New Dolls Created To Inspire Young Muslim Girls To Dream Big

By Muslim New Magazine
Muslim Dolls

LOS ANGELES,CA, ( 9/20/18) — A Dubai-based company has created a set of dolls that it hopes inspires young Muslim girls to take pride in their faith and become community leaders.

The five Salam Sisters dolls were designed by Zileej, a faith-based creative company, to help Muslim girls feel connected with their roots and comfortable in their identities. The very first shipments of the dolls were sent out to customers in mid-August, the company said.

“We want young girls who don’t often see their cultural identities and faith represented in a relatable way to know that they can be proud of their backgrounds,” said Ansarullah Ridwan Mohammed, co-founder of Zileej.
“We want them to see that all of who they are is uniquely beautiful — even when it sounds like the world is telling them that they don’t have the perfect hair, or skin color, or size, or religion.”

From the left, the five Salam Sisters dolls are Layla, Karima, Yasmina, Nura and Maryam.

The Salam Sisters represent various racial and ethnic backgrounds ― showcasing the incredible global diversity of the world’s roughly 1.8 billion Muslims.
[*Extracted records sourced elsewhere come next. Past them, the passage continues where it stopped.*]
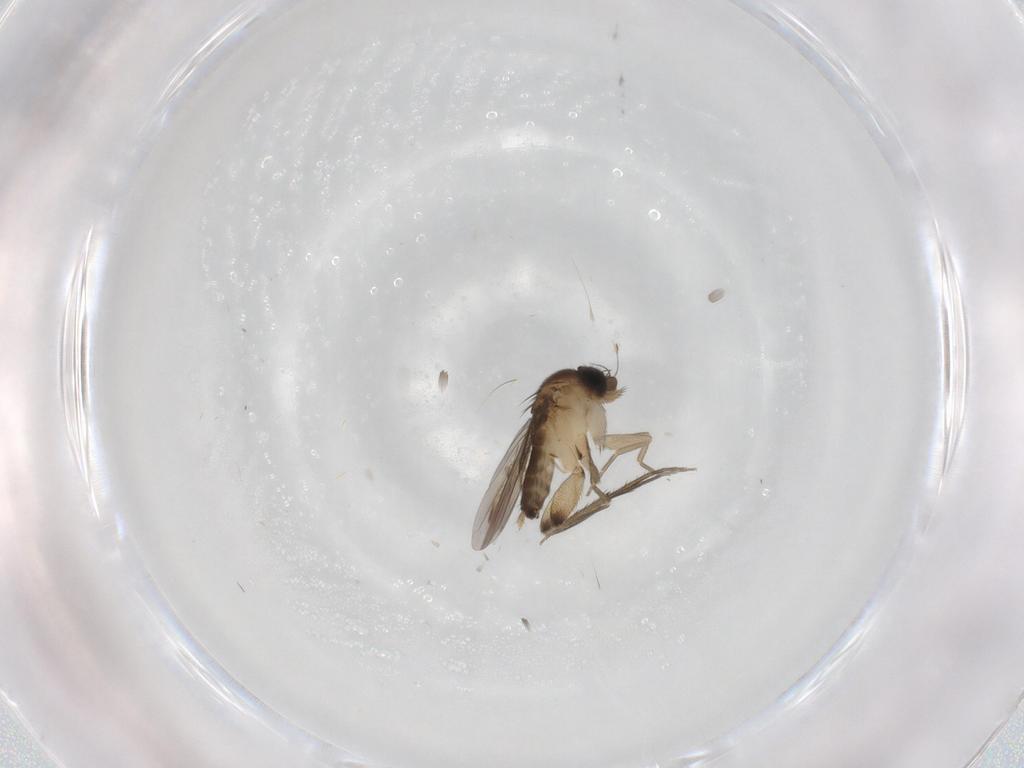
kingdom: Animalia
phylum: Arthropoda
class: Insecta
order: Diptera
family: Phoridae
The dolls were given a wide range of interests and aspirations, including journalism, astronomy, art, history, sports and social leadership. There’s Karima, who loves playing tennis and learning about outer space. Nura is described as an aspiring scientist who is also working hard to memorize the whole Quran. Layla is a budding fashion designer and gardener.

The idea for Salam Sisters started with Zileej’s co-founder Peter Gould. He was looking for dolls for his two young daughters that would help them feel empowered and connected to their family’s Muslim identity.

“He wanted to create representative toys that they would love,” Mohammed recalled. “With messages and stories that would inspire them to become leaders, and encourage them to boldly make positive contributions to the world.”

The Salam Sisters dolls are currently being sold online to customers in the U.K., U.S., Australia, and South Africa. The company hopes to open sales up to Canada, the Gulf states, and other countries in Europe and Africa in the near future. 

All five Salam Sisters dolls have headscarves that are removable and rearrangeable. Each doll comes with one scarf that is pre-styled and can be fixed in place with velcro, and another loose scarf that encourages girls to experiment with different styles. 

Subhi Bora, Zileej’s creative team director, stated it was important to the team to show young girls that wearing the Islamic headscarf can be a beautiful and deeply personal choice. 

“This flexibility reflects the lived experience of Muslims across the world, who have been choosing to style their headscarves — and their hair — in ways that are inspired by a kaleidoscope of different cultural influences,” Bora said.

Mohammed said that one of Zileej’s main goals for Salam Sisters is to help young Muslim girls realize that “the world is equally theirs to experience as completely as possible and that their voices not only matter, but must be heard.”

“We would love for all people who see the Salam Sisters to take home the message that having a welcoming mindset to diversity is a beautiful thing,” Mohammed said.